[Collected data]

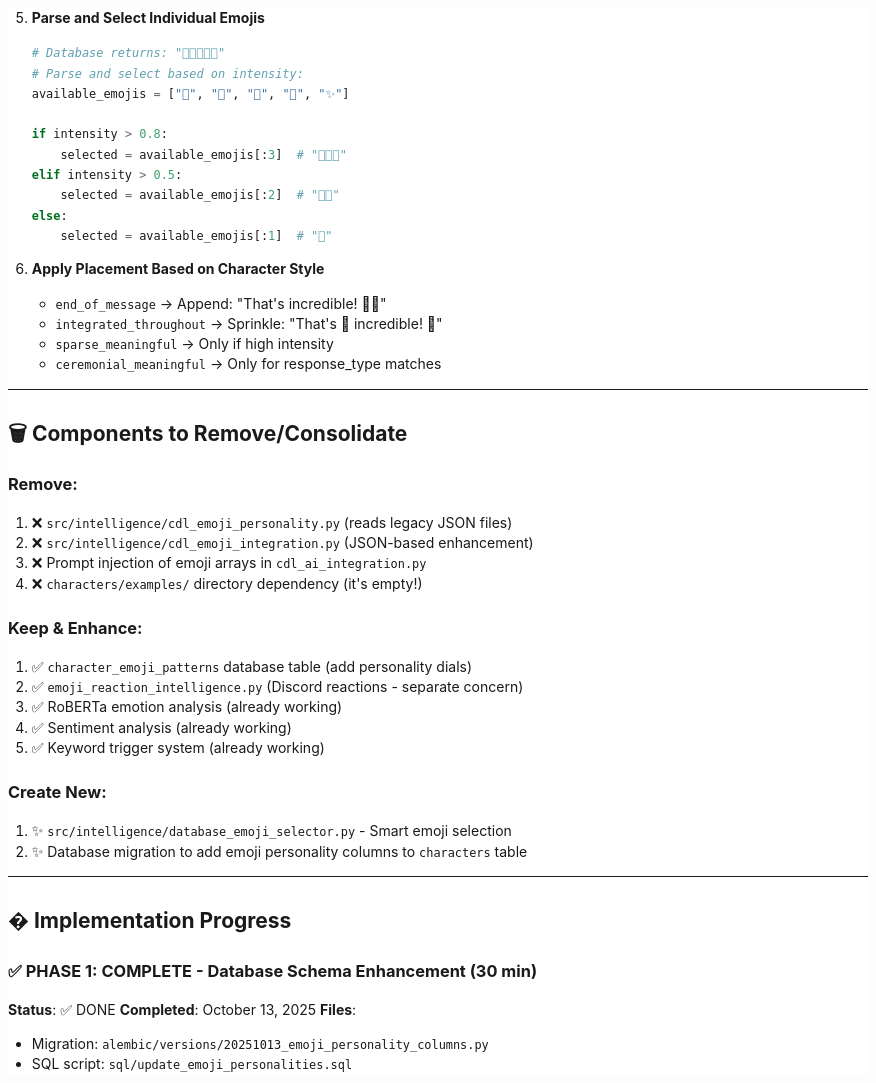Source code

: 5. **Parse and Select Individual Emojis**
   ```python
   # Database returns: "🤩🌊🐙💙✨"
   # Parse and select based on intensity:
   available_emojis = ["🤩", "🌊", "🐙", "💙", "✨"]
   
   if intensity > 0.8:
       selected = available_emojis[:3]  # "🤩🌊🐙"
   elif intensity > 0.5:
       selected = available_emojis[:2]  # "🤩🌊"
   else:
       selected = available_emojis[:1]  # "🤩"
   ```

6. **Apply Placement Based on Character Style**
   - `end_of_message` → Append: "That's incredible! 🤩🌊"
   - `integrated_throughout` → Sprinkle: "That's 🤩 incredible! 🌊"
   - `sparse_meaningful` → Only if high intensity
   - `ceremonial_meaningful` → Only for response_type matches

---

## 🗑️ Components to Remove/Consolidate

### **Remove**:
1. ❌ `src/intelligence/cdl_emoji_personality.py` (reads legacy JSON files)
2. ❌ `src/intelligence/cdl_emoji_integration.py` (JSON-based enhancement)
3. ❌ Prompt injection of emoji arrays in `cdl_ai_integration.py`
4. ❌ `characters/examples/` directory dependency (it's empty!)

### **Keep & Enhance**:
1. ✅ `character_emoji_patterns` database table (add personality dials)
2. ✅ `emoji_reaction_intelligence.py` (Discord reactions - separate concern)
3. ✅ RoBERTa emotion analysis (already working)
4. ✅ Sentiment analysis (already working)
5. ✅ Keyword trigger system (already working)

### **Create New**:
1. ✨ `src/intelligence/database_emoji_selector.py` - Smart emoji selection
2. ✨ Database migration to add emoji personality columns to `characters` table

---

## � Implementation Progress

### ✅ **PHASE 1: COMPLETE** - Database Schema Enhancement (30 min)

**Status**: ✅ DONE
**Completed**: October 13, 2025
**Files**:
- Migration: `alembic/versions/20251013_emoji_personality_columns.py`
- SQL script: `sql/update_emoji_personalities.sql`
...
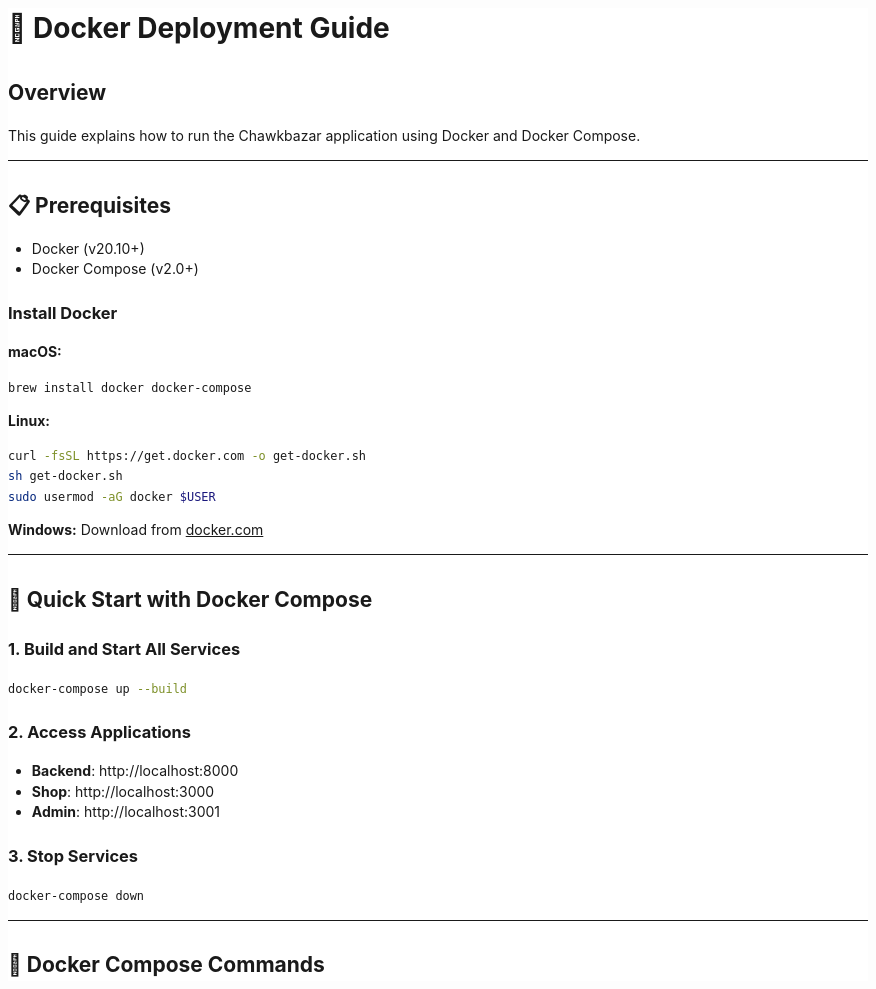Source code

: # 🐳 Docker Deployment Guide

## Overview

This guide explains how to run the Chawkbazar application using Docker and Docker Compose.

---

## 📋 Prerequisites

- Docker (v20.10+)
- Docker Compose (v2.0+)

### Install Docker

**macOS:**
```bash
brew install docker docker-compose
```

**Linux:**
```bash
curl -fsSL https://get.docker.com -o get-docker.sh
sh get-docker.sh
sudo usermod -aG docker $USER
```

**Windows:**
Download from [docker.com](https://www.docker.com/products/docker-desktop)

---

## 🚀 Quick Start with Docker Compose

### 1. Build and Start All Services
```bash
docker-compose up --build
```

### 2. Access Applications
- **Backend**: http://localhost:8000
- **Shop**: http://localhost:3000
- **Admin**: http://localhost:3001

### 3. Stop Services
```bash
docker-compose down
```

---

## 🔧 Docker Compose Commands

▸ Exercise directions
Each line above that includes the word "JSON" is to be copied.

▸ Solution below
1. ❌ `src/intelligence/cdl_emoji_personality.py` (reads legacy JSON files)
2. ❌ `src/intelligence/cdl_emoji_integration.py` (JSON-based enhancement)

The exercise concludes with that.